A note about resilience
Just as forgiveness might be the most important factor in a couple moving on, the most critical to an individual moving on is resilience.
One definition of resilience is being like a bouncy ball – as in being as unaffected as possible by our life experiences. We need to avoid holding future partners accountable for the actions of previous partners – it only helps to create more of the same. You’ve heard the saying – what we resist, persists.
When affairs keep happening
If affairs keep occurring in your relationships, then it could be time to (without blame and with a ton of self compassion) examine any underlying limiting beliefs that you have around love.
It is said that a thing keeps happening until we learn a lesson we need to learn. Just something to consider.
Are we even supposed to be monogamous?
There are no studies that truly prove that mammals are naturally monogamous or non-monogamous. We can look at our history as primates to justify our behavior either way.
Do we have the capacity to fornicate with people outside of our primary partnership, because at heart we are just animals? Yep. Do we have the capacity to make higher functioning decisions because our brains have evolved since the time we lived in caves? Yep.
It could be more accurate to say monogamy is challenging for the average person (we are just too terrible at choosing partners, and lovers too for that matter). But hey, who ever aspires to be average?

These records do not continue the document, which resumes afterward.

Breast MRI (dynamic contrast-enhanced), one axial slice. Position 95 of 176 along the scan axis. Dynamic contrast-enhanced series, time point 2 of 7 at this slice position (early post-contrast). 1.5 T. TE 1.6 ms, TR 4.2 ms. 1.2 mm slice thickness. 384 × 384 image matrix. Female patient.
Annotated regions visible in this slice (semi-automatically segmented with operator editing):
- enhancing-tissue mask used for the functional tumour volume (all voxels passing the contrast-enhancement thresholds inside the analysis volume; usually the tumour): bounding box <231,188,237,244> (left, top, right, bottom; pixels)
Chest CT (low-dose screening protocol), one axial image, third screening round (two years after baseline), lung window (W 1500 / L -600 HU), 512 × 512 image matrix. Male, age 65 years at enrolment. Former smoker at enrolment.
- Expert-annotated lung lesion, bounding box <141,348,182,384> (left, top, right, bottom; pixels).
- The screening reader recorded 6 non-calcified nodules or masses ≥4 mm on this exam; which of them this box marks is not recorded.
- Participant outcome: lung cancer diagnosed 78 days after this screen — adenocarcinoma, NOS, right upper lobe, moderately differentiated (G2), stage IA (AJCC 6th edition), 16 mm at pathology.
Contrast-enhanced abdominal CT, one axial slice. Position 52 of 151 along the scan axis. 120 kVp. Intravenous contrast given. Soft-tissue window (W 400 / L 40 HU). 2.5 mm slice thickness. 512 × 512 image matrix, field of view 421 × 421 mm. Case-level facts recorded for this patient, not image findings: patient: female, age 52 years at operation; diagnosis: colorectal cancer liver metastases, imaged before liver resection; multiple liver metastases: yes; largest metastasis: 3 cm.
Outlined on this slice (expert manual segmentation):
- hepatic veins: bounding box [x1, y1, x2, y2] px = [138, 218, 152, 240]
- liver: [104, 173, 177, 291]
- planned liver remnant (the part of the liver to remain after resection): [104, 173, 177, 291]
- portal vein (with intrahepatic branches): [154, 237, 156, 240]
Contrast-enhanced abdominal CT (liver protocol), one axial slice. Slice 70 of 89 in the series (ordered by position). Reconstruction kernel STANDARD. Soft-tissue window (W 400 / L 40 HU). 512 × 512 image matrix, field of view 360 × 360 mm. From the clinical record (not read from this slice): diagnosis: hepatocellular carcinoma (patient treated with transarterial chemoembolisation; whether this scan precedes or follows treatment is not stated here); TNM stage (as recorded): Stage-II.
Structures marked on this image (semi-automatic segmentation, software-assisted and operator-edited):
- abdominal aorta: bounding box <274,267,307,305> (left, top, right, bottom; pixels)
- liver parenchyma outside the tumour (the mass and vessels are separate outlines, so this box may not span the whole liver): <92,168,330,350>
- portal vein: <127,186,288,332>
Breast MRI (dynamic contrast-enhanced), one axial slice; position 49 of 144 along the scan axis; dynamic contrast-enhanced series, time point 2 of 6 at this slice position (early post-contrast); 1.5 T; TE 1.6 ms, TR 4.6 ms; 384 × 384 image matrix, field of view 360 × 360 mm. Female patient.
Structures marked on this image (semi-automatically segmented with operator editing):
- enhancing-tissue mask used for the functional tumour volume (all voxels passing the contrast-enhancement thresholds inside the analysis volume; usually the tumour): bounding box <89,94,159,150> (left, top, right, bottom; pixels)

Changing the way our relationships are defined
A new category of relationship is emerging – the polyamorous – where couples choose to define their own structural forms of monogamy.

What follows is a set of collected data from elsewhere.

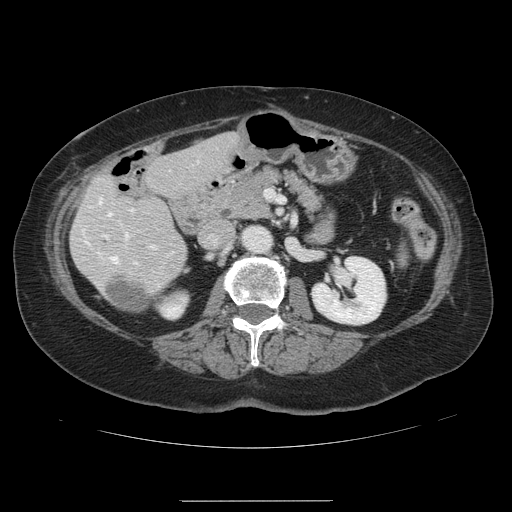
Contrast-enhanced abdominal CT, one axial slice. Position 51 of 141 along the scan axis. 120 kVp. Intravenous contrast given. Soft-tissue window (W 400 / L 40 HU). 512 × 512 image matrix. Case-level facts recorded for this patient, not image findings: patient: male, age 61 years at operation; diagnosis: colorectal cancer liver metastases, imaged before liver resection.
Structures marked on this image (expert manual segmentation):
- hepatic veins: bounding box (x1, y1, x2, y2) in pixels: (99, 199, 128, 262)
- liver: (71, 134, 239, 313)
- planned liver remnant (the part of the liver to remain after resection): (71, 134, 239, 313)
- portal vein (with intrahepatic branches): (104, 209, 155, 248)
- liver metastasis: (109, 278, 158, 309)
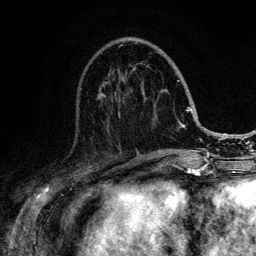
Breast MRI (dynamic contrast-enhanced), one axial slice; slice 49 of 134 in the series (ordered by position); cropped to one breast; dynamic contrast-enhanced series, time point 2 of 6 at this slice position (early post-contrast); 3 T; TE 4.2 ms, TR 8.6 ms; 1.2 mm slice thickness; 256 × 256 image matrix, field of view 160 × 160 mm. Female patient.
Outlined on this slice (semi-automatically segmented with operator editing):
- enhancing-tissue mask used for the functional tumour volume (all voxels passing the contrast-enhancement thresholds inside the analysis volume; usually the tumour): box from (x=80, y=45) to (x=188, y=152) px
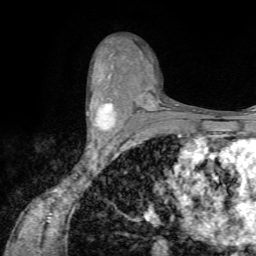
Breast MRI (dynamic contrast-enhanced), one axial slice; position 42 of 72 along the scan axis; cropped to one breast; dynamic contrast-enhanced series, time point 2 of 7 at this slice position (early post-contrast); 1.5 T; TE 4.2 ms, TR 8.7 ms; 2.2 mm slice thickness; 256 × 256 image matrix. Female patient.
Structures marked on this image (semi-automatically segmented with operator editing):
- enhancing-tissue mask used for the functional tumour volume (all voxels passing the contrast-enhancement thresholds inside the analysis volume; usually the tumour): bounding box (x1, y1, x2, y2) in pixels: (86, 92, 117, 141)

Traditionally referred to as an ‘open relationship’, sexual fidelity is not what keeps these relationships monogamous, but rather it is the emotional connection that defines the monogamy.

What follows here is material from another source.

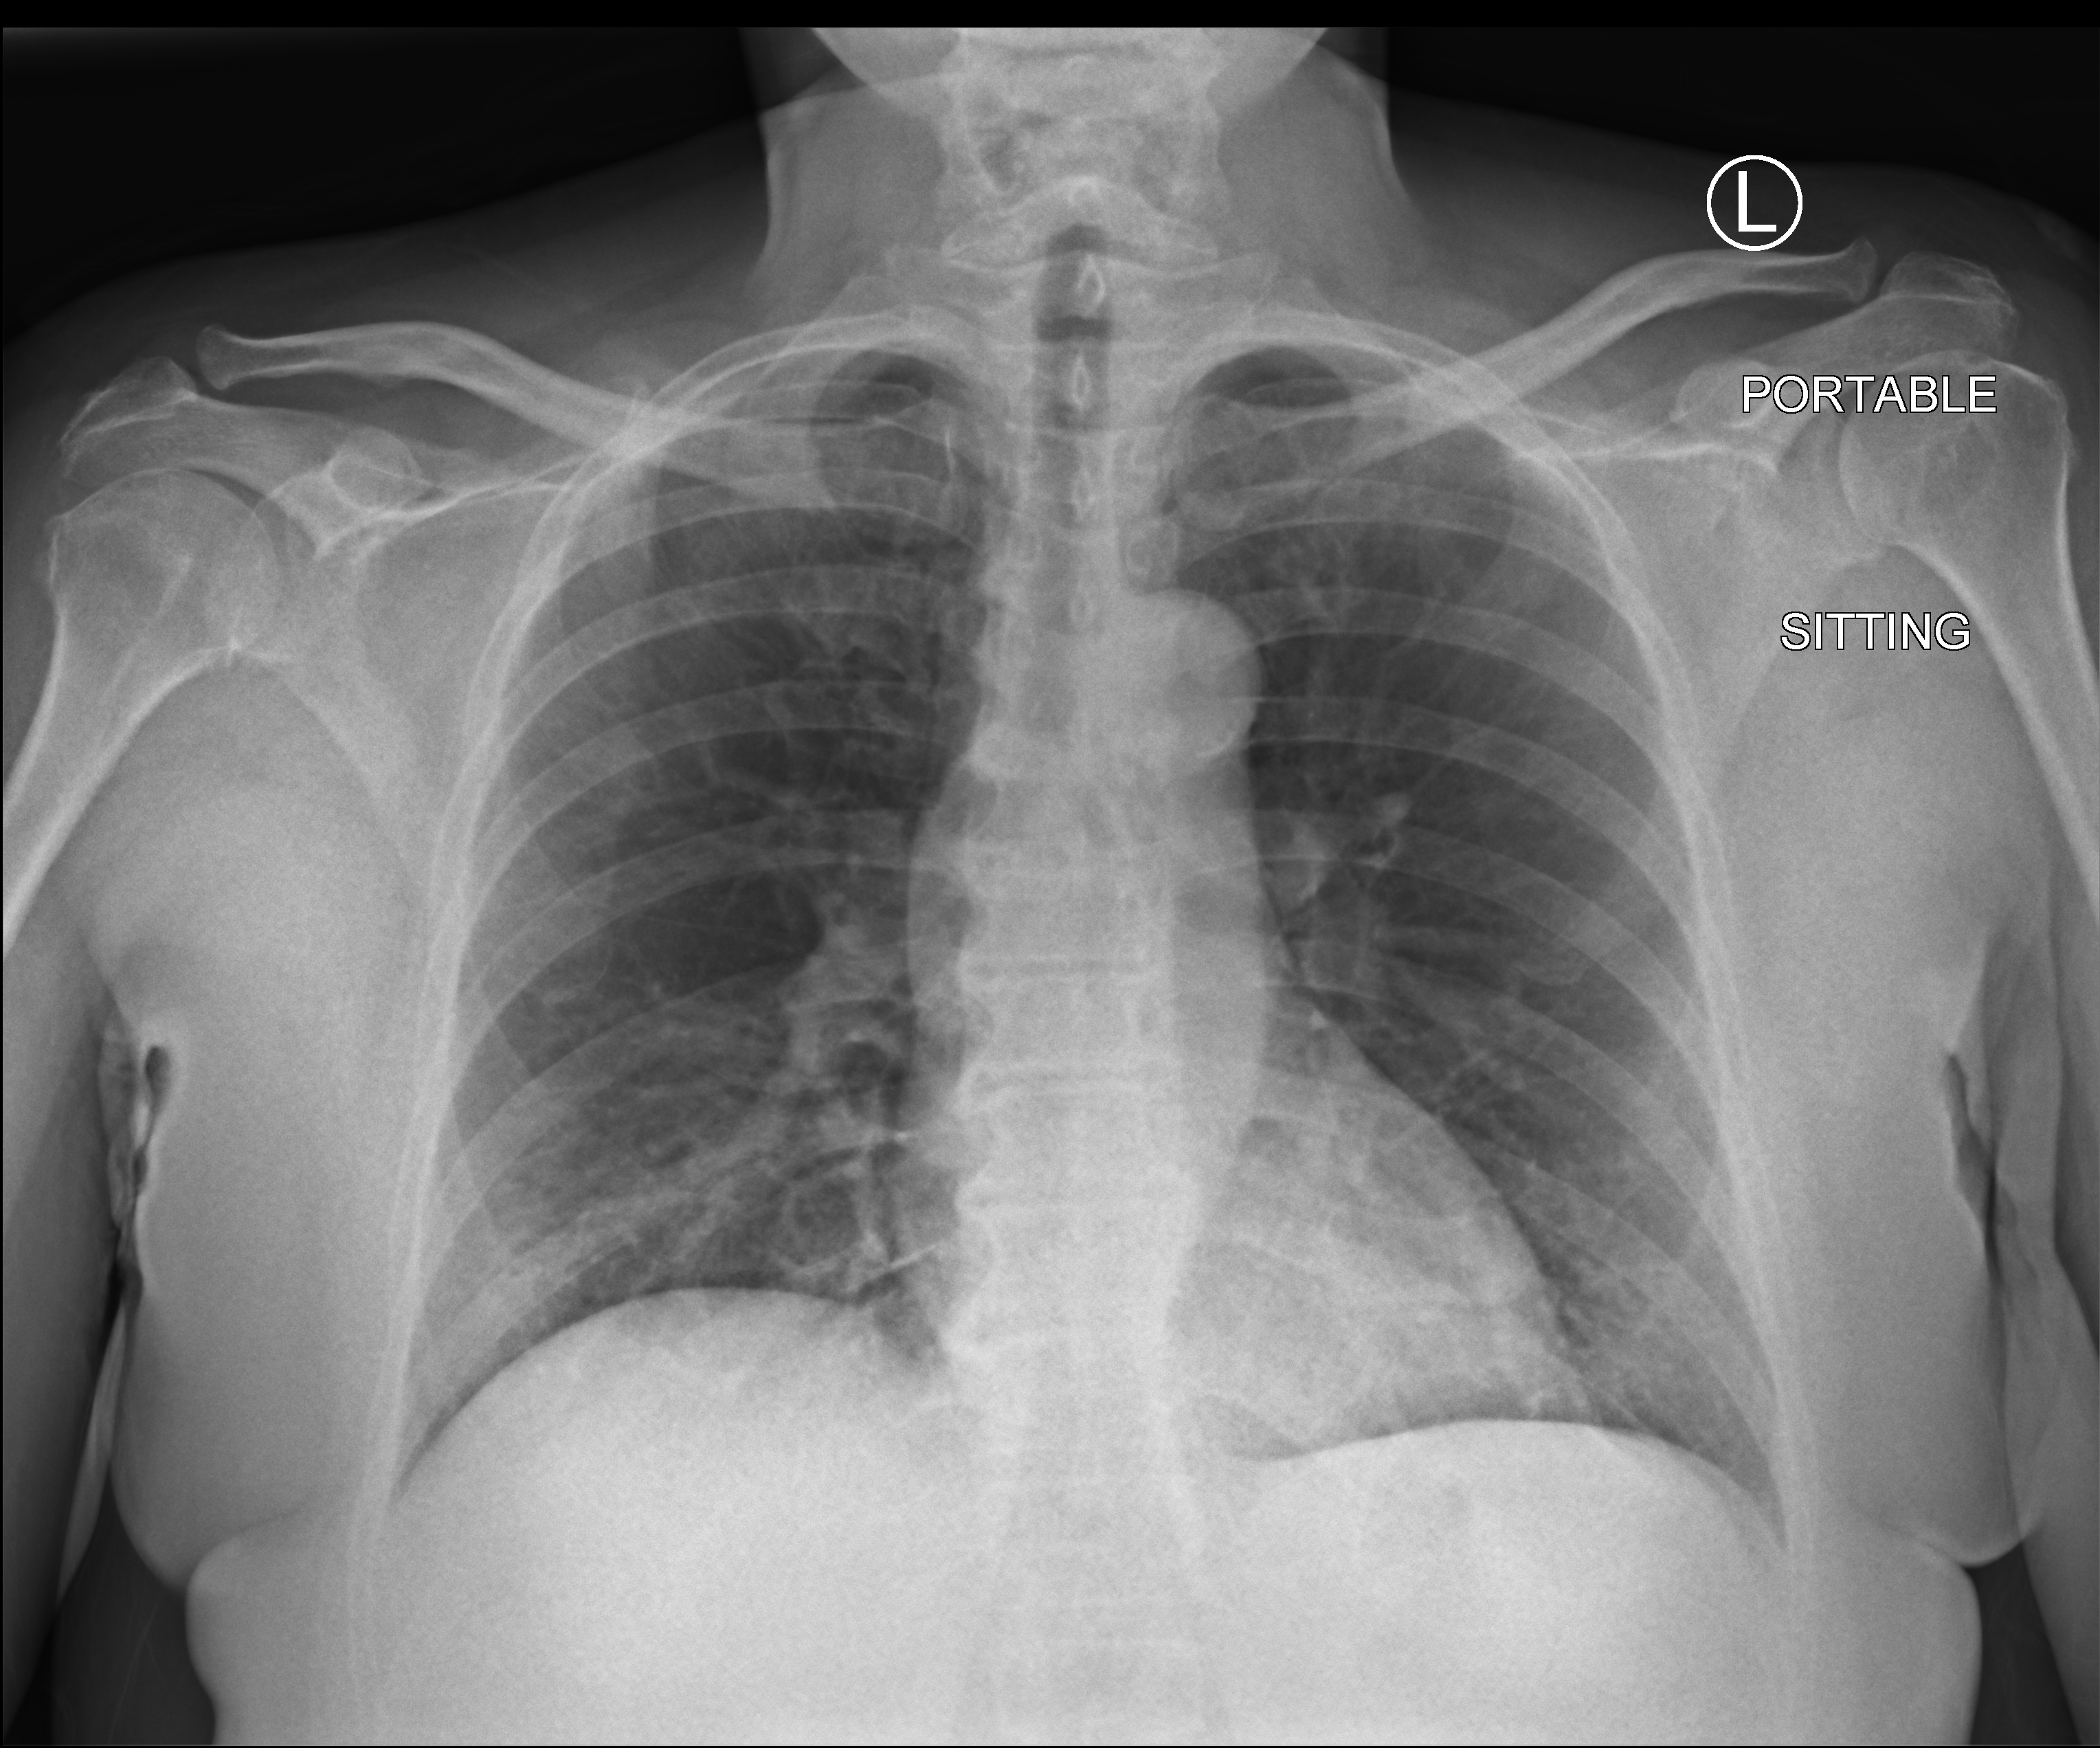
Portable chest radiograph; anteroposterior (AP) projection. Patient hospitalised with COVID-19; female, aged 18–59 years.
From the hospital-stay record, not from the radiograph (when in the stay this image was taken is not recorded):
- admitted to intensive care during this hospital stay: no
- other chronic lung disease (admission record): no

Couples in these types of relationship, which comprise around 4-5% of the heterosexual population, report greater relationship satisfaction than more traditional couples. They have less jealousy, and more exciting and satisfying sex lives. It is not clear if these couples are in general less jealous and were more sexual before they negotiated their open relationships.
What does a long-term relationship have to offer?
Whether sexually exclusive or not, relationships can be amazing experiences for helping us to learn and grow at an accelerated rate. Our intimate relationships work as mirrors for one another, allowing an opportunity for self-awareness, and allowing each person involved to experience progressively deeper levels of love through the building of trust and intimacy. That’s a key benefit of committing to a long-term relationship.
Committing to one person for an extended period of time can even allow us to experience higher states of awareness. On the flip side of that, the trusted space can become a space of dull, uninspired love for people who are not being conscious of their wants and needs.